1.    Good Platform Appearance

Bear in mind at the outset that it is your ideas, not your peculiarities that you seek to promote. Eccentric apparel, a fancy vest, or a buttonhole bouquet attracts personal attention, but distracts from your speech. Wear ordinary raiment and just make sure before you are called upon that it is properly adjusted.

2.    Prime Your Personality

Although your delivery should be natural, like many things in nature, it is capable of being bettered. Just as the natural beauty of a tree may be improved by trimming its bad branches, so also your natural style of delivery may be improved by eliminating bad habits and propping up the good ones. Thus you prime your personality.

 Improving your own personality comes naturally too, because all good people prefer to be inoffensive.

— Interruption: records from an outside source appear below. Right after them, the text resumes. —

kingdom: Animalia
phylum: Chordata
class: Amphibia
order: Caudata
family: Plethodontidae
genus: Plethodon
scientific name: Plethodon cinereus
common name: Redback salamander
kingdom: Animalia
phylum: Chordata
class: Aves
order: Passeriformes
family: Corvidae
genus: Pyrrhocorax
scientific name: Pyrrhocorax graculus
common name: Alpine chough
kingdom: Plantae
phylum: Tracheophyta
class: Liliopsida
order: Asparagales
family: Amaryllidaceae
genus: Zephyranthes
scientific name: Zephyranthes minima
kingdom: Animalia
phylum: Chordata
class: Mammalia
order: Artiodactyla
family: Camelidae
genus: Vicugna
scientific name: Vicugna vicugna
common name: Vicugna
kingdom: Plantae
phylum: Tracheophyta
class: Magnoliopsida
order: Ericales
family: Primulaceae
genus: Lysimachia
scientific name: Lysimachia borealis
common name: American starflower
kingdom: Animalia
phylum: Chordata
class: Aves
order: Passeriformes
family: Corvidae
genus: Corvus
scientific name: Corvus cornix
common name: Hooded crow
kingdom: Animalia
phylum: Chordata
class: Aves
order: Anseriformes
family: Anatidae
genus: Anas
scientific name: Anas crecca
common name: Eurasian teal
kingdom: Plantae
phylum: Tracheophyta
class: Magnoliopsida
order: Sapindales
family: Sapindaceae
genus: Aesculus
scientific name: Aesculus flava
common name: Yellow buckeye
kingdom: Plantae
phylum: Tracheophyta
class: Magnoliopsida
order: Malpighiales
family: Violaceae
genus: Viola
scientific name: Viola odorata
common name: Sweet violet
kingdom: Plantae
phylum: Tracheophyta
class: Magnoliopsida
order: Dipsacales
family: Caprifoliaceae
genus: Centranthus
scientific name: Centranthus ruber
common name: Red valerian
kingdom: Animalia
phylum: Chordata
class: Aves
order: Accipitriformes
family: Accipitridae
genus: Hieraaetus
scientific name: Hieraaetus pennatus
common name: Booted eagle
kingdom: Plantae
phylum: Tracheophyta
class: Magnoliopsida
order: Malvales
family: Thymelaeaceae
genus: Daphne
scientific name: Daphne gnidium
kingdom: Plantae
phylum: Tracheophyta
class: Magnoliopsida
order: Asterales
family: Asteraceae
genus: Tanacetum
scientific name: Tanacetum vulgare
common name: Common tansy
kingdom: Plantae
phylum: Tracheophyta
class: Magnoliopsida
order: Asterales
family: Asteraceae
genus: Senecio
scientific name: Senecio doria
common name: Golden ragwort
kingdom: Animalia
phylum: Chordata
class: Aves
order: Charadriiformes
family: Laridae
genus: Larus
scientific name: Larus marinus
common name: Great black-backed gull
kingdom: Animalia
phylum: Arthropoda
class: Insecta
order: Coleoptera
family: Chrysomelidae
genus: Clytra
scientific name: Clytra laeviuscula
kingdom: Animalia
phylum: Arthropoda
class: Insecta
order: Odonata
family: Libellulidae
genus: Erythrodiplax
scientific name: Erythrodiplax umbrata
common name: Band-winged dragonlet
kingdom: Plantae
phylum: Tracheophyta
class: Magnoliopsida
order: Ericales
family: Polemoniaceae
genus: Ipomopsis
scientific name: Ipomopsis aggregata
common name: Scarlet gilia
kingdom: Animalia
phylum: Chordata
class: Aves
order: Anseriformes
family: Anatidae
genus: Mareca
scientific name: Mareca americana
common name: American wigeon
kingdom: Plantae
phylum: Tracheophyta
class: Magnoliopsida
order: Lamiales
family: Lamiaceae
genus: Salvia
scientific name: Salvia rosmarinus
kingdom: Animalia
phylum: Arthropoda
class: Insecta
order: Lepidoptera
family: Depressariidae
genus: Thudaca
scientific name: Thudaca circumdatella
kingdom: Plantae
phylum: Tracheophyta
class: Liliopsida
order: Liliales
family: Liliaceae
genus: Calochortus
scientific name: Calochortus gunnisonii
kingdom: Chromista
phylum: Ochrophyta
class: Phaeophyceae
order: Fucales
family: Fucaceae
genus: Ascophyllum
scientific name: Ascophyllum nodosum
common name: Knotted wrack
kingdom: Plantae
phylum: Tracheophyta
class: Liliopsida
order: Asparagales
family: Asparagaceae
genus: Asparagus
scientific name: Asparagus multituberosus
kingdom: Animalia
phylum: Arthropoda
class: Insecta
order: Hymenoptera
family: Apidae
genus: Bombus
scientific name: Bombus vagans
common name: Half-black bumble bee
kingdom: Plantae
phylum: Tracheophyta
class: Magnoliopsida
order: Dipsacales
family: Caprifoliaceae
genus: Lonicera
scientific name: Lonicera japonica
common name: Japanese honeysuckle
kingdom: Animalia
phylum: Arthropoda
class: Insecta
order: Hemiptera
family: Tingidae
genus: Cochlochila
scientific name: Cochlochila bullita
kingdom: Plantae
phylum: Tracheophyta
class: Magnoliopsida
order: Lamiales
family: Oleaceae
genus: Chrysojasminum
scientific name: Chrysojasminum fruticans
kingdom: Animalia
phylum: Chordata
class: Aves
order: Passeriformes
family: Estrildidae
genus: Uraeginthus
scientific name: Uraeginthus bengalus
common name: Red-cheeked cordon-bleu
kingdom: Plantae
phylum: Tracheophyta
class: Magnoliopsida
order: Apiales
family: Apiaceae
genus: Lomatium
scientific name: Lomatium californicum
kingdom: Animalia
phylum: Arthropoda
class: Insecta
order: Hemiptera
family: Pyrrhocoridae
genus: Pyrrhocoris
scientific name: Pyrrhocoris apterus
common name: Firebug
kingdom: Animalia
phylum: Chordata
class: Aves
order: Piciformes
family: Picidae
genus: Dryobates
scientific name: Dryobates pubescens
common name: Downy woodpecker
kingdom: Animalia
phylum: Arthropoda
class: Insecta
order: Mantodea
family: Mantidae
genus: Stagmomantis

3.    Keep Your Eyes on Your Audience

As the speaker, you are expected to deliver information —not to put on a performance. The best way to keep from playing panther on the prowl is to look directly at the audi¬ence as one composite person—not as a collection of people —and to speak directly to that audience.

4.    Control Your Gestures

Gestures are not confined to the hands; they relate to any part of your body. They may serve a good purpose in illustrating your speech. Natural gestures should be encouraged, but if they are forced or overdone you become a "ham." While many natural gestures are better than no gestures, no gesture is better than an annoying gesture. Any annoying man¬nerism of twitching, grimacing, handling your nose or tugging at your lips eventually can drive the audience to distraction.


5.    Arresting Attention

An audience rarely pays attention automatically; their interest must be sparked and maintained by the speaker. Many factors may cause an audience to become inattentive. One offender is monotony. When the listeners' interest is obviously lagging, audience attention may be restored by attention arrestors. These are rhetorical questions the speaker puts out. He may ask, dramatically, "What are you going to do about it?" While he intends to answer that question himself, his technique arouses curiosity.
Show enthusiasm when you speak for it is highly contagious and if you enjoy your subject and your audience, the audience will reflect the same feeling toward you and your subject.


Good delivery is good manners and nothing more. By keeping your audience rather than yourself in mind while speaking, your personality improves. This is true in ordinary conversation and is likewise true in public speaking—for people are people whether you appeal to them singly or severally.